Dataset entries
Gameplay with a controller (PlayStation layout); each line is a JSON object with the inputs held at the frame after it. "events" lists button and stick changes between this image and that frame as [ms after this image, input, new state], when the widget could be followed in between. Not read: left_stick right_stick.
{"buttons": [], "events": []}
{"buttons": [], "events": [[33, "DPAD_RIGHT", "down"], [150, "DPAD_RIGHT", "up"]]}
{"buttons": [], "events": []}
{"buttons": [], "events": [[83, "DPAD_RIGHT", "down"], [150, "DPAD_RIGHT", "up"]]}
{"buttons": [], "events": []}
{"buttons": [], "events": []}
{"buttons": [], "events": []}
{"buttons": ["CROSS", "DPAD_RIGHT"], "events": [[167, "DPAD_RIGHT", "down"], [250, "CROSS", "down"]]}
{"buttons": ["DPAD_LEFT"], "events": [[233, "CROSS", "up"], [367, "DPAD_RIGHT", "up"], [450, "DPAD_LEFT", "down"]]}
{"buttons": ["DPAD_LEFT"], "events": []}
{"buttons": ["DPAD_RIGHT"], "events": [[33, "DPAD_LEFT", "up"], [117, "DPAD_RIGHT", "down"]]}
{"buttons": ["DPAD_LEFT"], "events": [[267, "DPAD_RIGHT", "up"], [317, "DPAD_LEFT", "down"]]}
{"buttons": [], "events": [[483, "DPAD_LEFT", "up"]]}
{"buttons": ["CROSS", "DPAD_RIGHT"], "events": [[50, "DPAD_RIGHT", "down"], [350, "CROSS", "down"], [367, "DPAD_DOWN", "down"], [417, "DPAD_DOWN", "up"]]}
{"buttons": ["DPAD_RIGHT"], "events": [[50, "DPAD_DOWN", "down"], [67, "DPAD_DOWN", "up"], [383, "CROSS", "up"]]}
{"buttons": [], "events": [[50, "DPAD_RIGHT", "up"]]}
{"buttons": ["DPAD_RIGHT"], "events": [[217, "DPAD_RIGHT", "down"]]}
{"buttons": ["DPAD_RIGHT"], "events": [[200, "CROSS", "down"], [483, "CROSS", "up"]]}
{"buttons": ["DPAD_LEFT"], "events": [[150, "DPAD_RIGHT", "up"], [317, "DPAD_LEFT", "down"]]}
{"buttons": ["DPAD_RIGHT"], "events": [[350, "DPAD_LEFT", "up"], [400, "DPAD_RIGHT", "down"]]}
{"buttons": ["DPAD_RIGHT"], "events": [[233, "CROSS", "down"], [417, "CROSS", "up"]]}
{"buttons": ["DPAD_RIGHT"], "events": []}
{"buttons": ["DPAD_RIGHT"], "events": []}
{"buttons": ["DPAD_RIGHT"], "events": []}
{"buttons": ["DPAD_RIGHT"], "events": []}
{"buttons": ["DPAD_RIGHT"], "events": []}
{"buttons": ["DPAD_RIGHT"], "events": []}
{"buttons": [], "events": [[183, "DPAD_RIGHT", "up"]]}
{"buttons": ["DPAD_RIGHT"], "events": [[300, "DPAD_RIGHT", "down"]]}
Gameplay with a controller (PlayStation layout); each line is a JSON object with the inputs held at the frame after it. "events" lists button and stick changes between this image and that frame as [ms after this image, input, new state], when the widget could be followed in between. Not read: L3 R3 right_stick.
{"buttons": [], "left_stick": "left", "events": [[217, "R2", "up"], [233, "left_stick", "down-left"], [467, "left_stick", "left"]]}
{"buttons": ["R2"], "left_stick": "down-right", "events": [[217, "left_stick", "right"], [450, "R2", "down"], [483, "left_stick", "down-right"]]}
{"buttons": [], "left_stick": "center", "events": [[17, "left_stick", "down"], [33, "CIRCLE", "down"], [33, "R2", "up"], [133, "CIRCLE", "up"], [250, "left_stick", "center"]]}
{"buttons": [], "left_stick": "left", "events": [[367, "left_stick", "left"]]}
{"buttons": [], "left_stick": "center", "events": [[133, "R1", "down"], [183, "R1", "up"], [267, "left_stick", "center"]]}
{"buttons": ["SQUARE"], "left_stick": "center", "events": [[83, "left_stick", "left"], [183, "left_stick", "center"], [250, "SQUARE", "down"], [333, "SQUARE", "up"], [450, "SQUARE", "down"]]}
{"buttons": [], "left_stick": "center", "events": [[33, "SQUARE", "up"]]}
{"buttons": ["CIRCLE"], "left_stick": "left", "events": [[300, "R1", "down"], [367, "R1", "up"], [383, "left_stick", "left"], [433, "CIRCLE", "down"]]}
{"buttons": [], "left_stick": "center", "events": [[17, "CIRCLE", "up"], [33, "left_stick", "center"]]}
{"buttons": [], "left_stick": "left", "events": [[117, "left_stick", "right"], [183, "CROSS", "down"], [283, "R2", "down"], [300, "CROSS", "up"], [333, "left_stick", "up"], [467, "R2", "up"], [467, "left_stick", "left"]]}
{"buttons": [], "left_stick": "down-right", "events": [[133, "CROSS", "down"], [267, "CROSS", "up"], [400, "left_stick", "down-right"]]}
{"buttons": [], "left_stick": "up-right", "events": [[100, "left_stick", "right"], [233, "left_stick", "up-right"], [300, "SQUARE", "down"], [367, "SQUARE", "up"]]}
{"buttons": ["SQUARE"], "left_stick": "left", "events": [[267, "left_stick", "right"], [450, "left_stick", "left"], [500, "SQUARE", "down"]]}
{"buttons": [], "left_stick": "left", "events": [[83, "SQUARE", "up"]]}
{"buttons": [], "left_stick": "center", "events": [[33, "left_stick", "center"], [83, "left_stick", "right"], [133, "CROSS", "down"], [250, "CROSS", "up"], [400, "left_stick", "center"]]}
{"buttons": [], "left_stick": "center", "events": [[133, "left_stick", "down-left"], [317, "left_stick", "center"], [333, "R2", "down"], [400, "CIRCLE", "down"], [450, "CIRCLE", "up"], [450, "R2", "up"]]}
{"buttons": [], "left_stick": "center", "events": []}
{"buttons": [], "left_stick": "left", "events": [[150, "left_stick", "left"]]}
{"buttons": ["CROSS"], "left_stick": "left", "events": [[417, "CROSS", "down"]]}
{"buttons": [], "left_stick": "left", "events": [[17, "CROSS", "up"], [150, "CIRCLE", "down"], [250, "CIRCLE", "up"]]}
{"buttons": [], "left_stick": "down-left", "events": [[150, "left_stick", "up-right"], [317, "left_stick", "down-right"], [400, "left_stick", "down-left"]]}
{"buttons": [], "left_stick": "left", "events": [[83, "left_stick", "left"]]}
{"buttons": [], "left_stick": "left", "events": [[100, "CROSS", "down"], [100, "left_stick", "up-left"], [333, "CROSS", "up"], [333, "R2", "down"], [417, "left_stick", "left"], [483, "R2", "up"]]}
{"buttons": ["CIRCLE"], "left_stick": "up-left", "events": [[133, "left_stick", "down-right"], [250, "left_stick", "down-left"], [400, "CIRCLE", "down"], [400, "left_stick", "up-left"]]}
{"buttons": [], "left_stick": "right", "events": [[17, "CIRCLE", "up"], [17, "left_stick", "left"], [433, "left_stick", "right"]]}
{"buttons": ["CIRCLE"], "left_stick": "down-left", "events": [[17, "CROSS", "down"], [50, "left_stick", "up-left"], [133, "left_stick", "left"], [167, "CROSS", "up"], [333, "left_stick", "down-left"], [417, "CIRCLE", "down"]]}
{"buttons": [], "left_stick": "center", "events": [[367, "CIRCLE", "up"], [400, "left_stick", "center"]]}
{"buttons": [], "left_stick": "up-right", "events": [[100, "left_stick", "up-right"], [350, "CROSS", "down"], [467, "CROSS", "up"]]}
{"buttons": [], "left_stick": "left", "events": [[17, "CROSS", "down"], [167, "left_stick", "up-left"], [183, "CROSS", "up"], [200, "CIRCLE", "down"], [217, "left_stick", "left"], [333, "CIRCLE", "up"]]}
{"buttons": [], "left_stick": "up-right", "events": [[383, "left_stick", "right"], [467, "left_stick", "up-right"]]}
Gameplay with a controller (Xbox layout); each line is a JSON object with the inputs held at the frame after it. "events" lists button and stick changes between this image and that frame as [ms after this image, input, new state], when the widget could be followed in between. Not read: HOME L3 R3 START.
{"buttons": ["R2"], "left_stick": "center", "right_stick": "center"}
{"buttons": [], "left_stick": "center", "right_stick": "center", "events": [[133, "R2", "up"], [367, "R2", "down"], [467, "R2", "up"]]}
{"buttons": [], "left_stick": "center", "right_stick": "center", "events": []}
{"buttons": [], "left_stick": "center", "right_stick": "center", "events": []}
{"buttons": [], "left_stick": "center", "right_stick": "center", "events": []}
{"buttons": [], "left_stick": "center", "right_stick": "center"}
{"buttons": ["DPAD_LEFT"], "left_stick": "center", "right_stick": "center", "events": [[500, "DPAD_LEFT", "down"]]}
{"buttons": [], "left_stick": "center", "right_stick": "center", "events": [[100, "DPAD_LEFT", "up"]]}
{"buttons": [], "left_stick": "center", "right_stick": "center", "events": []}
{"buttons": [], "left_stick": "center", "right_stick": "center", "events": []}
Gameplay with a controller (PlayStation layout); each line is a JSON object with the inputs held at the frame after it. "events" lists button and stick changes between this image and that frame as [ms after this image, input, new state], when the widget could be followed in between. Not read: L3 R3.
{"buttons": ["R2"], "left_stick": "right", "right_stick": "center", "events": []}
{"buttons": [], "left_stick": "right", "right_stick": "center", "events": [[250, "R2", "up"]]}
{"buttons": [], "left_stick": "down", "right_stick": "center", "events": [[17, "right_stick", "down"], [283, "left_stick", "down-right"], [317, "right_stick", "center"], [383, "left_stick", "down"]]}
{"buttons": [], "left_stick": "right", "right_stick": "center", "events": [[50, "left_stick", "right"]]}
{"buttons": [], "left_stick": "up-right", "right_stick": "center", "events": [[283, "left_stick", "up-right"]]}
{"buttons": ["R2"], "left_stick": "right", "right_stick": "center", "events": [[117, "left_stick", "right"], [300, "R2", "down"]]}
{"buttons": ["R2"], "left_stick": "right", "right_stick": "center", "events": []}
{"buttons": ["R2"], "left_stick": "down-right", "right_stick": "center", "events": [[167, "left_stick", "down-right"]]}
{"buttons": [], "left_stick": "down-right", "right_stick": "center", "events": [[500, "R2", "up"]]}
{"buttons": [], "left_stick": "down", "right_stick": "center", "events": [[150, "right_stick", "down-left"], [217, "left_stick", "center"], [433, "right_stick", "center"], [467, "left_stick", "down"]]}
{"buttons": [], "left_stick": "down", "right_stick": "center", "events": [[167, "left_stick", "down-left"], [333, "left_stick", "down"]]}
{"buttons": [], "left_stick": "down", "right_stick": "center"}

What this task involves:
Please go through the data above and copy every line that has the word "SQUARE".

Answer to this task:
{"buttons": ["SQUARE"], "left_stick": "center", "events": [[83, "left_stick", "left"], [183, "left_stick", "center"], [250, "SQUARE", "down"], [333, "SQUARE", "up"], [450, "SQUARE", "down"]]}
{"buttons": [], "left_stick": "center", "events": [[33, "SQUARE", "up"]]}
{"buttons": [], "left_stick": "up-right", "events": [[100, "left_stick", "right"], [233, "left_stick", "up-right"], [300, "SQUARE", "down"], [367, "SQUARE", "up"]]}
{"buttons": ["SQUARE"], "left_stick": "left", "events": [[267, "left_stick", "right"], [450, "left_stick", "left"], [500, "SQUARE", "down"]]}
{"buttons": [], "left_stick": "left", "events": [[83, "SQUARE", "up"]]}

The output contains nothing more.